### Page
[START]

In the late 1930s, most fellow-travelers broke with the Communist party-line of Moscow when Stalin and Adolf Hitler signed the German–Soviet Non-aggression Pact (August 1939), which allowed the Occupation of Poland (1939–45) for partitioning between the U.S.S.R. and Nazi Germany. In the U.S., the American Communist Party abided Stalin's official party-line, and denounced the Allies, rather than the Germans, as war mongers. In June 1941, when the Nazis launched Operation Barbarossa, to annihilate the U.S.S.R., again, the American Communist Party abided Stalin's party-line, and became war hawks for American intervention to the European war in aid of Russia, and becoming an ally of the Soviet Union.

At War's end, the Russo–American Cold War emerged in the 1946–48 period, and American Communists found themselves at the political margins of U.S. society – such as being forced out of the leadership of trade unions; in turn, membership to the Communist Party of the U.S.A. declined. Yet, in 1948, American Communists did campaign for the presidential run of Henry A. Wallace, President Franklin D. Roosevelt's vice-president. In February 1956, to the 20th congress of the C.P.S.U., Nikita Khrushchev delivered the secret speech, On the Cult of Personality and Its Consequences, denouncing Stalinism and the cult of personality for Josef Stalin; those political revelations ended the ideological relationship between many fellow-travelers in the West and the Soviet version of Communism.

[END]

### Objective
Answer these questions from the text on American Communists:
1. What pact did Stalin and Adolf Hitler sign in August 1939?
2. Whose presidential run did American Communists campaign for in 1948?
3. To which congress did Nikita Khrushchev deliver the secret speech in February 1956?
The listing has no connection to the text on American Communists.

### Available data
[START]

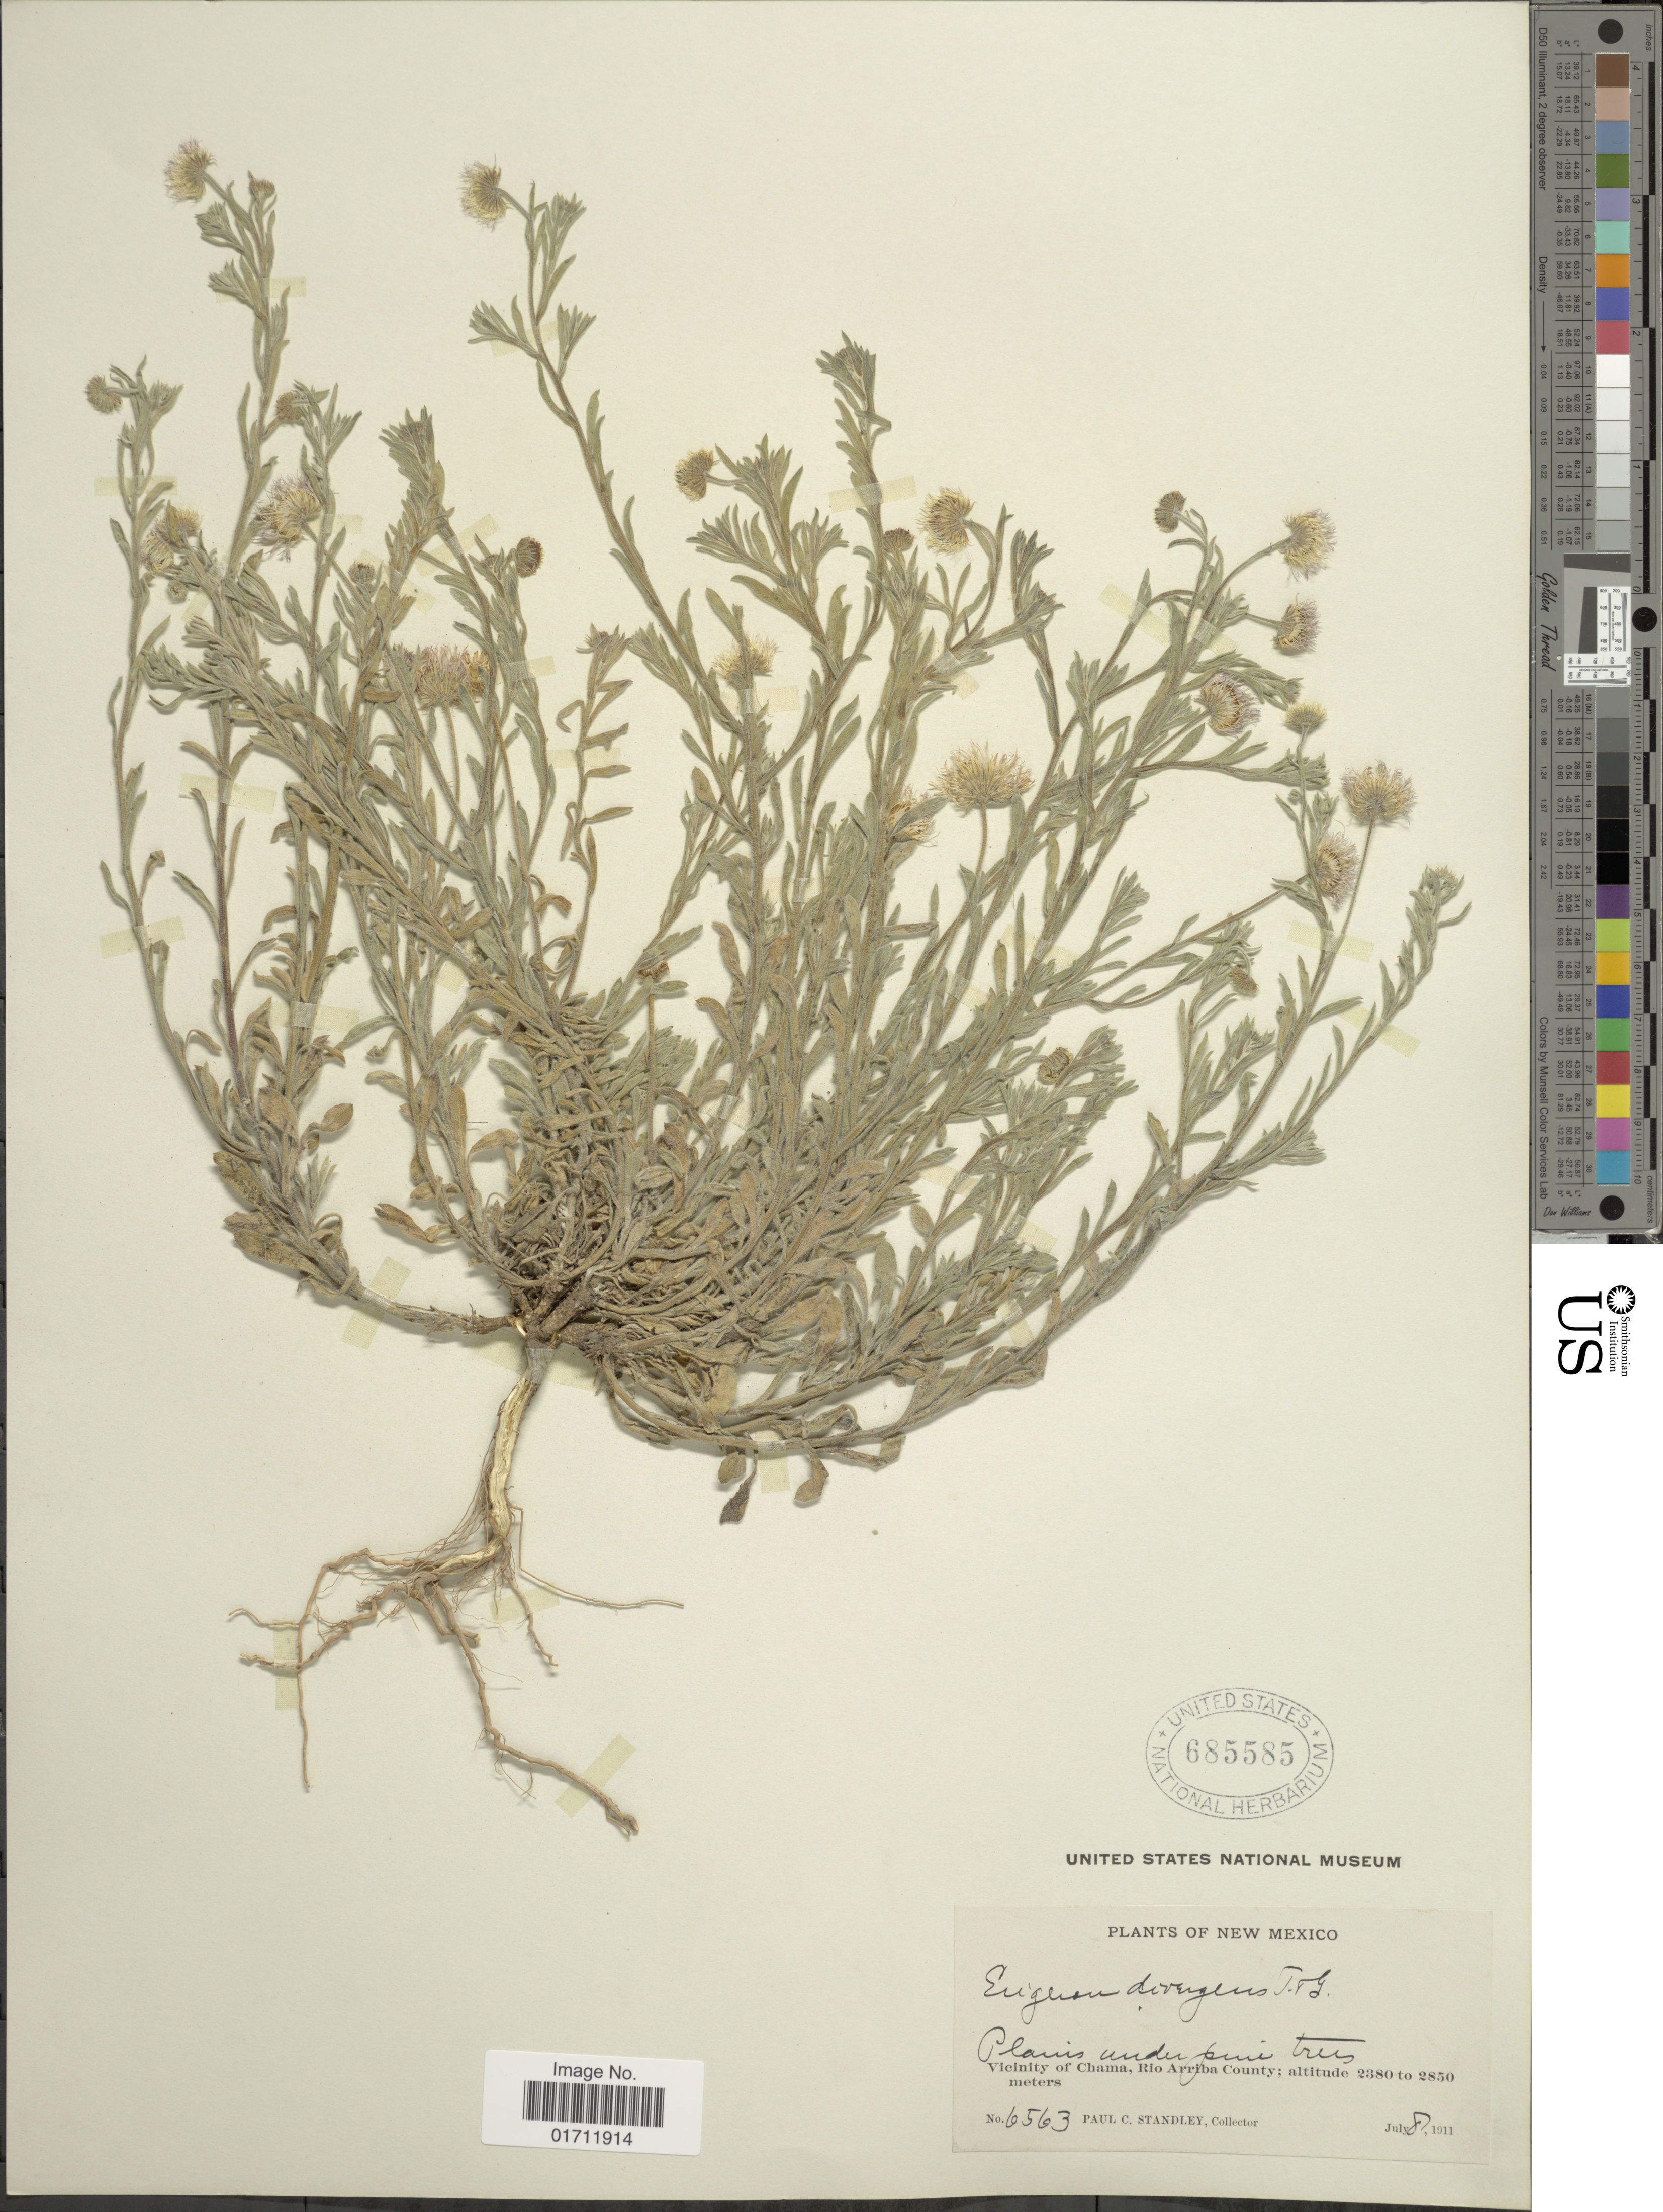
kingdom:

[END]

### Response for this exercise
1. The German–Soviet Non-aggression Pact.
2. Henry A. Wallace's.
3. The 20th congress of the C.P.S.U.